Commanding Officer No. 37 Squadron Wing Commander Anthony Kay said the 850,000-hour milestone was passed during a mission for Operation Tonga Assist 22.
“It comes as no surprise that this milestone should occur during a mission to provide important assistance to our Pacific family,” Wing Commander Kay said.
“Generations of our Hercules workforce have carried urgent relief supplies over long distances to remote airfields, often at short-notice, and for long periods away from their family.
“The impressive scope of what we’ve achieved within those 850,000 hours is a testament to the service of thousands of people who have crewed RAAF Hercules, and kept them flying.”
The aircraft that flew the 850,000th hour – serial A97-467 – is one of 12 C-130J Hercules operated from RAAF Base Richmond since 1999.
The current fleet was preceded by 12 C-130As from 1958 to 1978; 12 C-130Es from 1966 to 2000; and 12 C-130Hs from 1978 to 2012.
Throughout those 850,000 hours – the equivalent of more than 97 years airborne – RAAF aviators have flown Hercules missions to every continent, including Antarctica.
“It’s probably not really possible to properly determine the distance our crews have travelled since 1958, or the amount of cargo they have carried in that time,” Wing Commander Kay said.

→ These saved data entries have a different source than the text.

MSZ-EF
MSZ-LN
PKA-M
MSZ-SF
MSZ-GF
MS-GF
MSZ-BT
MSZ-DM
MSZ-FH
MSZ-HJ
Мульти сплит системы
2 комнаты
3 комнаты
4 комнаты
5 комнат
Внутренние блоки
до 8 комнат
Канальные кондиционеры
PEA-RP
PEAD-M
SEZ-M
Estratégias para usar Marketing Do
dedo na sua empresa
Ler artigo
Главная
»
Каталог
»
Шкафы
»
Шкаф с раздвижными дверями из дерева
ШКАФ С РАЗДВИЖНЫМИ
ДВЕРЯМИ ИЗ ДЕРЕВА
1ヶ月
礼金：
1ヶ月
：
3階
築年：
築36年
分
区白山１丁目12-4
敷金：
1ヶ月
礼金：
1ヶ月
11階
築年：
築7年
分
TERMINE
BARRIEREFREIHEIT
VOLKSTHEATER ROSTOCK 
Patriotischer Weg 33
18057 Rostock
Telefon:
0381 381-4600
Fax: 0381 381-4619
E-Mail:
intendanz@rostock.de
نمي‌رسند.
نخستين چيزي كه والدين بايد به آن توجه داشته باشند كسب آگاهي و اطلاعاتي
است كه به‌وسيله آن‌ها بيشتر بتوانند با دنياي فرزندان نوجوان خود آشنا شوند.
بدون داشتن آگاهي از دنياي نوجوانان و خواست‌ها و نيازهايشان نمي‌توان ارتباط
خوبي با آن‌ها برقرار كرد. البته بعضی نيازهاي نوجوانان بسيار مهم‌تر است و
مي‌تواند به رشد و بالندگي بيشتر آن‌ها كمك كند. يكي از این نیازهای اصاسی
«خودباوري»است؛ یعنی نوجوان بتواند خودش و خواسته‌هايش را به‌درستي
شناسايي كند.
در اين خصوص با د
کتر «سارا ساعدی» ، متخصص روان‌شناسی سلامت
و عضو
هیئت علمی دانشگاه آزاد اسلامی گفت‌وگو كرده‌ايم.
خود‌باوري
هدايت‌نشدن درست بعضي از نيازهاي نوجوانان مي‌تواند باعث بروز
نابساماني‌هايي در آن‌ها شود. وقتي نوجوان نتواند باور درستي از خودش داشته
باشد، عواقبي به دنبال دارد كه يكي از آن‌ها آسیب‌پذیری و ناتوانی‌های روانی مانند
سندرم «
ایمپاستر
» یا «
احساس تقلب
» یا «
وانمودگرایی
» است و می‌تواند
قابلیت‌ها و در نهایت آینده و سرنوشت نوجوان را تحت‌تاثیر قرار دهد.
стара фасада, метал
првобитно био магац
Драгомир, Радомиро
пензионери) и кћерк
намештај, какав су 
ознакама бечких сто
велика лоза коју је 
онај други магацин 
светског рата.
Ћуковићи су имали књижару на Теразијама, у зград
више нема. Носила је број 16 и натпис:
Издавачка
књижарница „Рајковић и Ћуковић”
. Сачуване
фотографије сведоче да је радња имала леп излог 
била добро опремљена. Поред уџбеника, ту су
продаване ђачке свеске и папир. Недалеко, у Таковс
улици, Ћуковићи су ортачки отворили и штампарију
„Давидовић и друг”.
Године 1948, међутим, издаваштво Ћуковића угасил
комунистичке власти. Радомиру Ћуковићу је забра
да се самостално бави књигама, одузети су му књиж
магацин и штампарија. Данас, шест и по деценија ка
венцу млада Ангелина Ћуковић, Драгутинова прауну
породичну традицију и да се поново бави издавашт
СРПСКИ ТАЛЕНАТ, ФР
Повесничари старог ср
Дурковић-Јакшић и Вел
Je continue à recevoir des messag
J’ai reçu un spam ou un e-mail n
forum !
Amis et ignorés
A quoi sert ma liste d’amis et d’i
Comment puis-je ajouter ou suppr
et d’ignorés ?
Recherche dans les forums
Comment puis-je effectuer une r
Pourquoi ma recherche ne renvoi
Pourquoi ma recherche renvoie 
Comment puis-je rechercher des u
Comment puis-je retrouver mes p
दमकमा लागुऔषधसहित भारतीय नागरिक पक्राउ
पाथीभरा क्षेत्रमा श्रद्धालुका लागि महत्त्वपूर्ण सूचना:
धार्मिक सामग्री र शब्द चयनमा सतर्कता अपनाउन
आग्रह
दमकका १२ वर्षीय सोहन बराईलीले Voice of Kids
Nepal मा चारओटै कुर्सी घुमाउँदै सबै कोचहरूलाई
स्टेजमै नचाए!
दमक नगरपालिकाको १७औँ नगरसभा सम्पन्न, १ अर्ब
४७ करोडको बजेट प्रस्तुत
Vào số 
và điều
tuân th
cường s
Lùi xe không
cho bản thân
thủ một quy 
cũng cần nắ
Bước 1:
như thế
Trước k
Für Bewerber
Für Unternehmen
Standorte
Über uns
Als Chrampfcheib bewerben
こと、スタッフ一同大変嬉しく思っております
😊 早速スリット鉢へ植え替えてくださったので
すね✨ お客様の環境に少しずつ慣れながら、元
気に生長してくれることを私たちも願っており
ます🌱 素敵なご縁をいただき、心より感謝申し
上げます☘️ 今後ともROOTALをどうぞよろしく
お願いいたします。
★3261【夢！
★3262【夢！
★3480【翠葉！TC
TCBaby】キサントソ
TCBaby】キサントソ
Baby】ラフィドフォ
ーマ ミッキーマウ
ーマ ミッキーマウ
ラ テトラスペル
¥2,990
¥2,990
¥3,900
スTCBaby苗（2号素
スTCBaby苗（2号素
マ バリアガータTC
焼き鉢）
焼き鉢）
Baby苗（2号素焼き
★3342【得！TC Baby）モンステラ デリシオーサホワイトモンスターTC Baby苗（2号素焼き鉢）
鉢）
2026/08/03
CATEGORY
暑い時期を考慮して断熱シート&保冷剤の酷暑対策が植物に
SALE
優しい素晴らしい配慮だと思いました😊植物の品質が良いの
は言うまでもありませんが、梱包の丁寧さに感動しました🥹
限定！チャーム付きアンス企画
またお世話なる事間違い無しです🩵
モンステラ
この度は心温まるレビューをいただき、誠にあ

“The number of passengers carried runs into the millions, and includes Defence personnel on operations, civilian communities, heads of government, celebrities, and even animals requiring urgent air transport.
“A considerable number of Australians, whether they are Defence or civilian, have either flown on a RAAF Hercules, or been the recipient of aid delivered by one of our aircraft.”
The passenger experience of flying inside a Hercules has remained largely consistent since 1958, but in recent years the fleet has been upgraded to deliver greater connectivity.
This improves the airlift support available to Defence, and has modernised opportunities for those on board.
“Crew and passengers flying on future Hercules missions can conduct mission planning and remain globally connected throughout their flight, wherever they may be deployed,” Wing Commander Kay said.
“These upgrades will inform not only how we operate the Hercules, but how we may also upgrade and develop other air mobility platforms into the future.”
• C-130A (1958 to 1978) – 148,063.6 hours
• C-130E (1966 to 2000) – 307,007.9 hours
• C-130H (1978 to 2012) – 244,618.4 hours
• C-130J (1999 to Present) – 150,310.1 hours*
*As of 21 January 2022
One thought on “Hercules reaches 850,000 flying hours”
My late husband – Sqn Ldr Robert Smith loved the Hercules – his favourite aircraft. Actually I always felt that myself and our sons took second place in his affections – one of the “joys” of being a pilots wife I guess. Actually I was just as bad – when working at CFS before marriage – I managed to get a ride in every aircraft we had, loved it – just “plane crazy” I guess. I really envy the woman pilots that serve now. I was obviously born too soon – oh well – maybe in my next life – and he can look after the kids while I fly.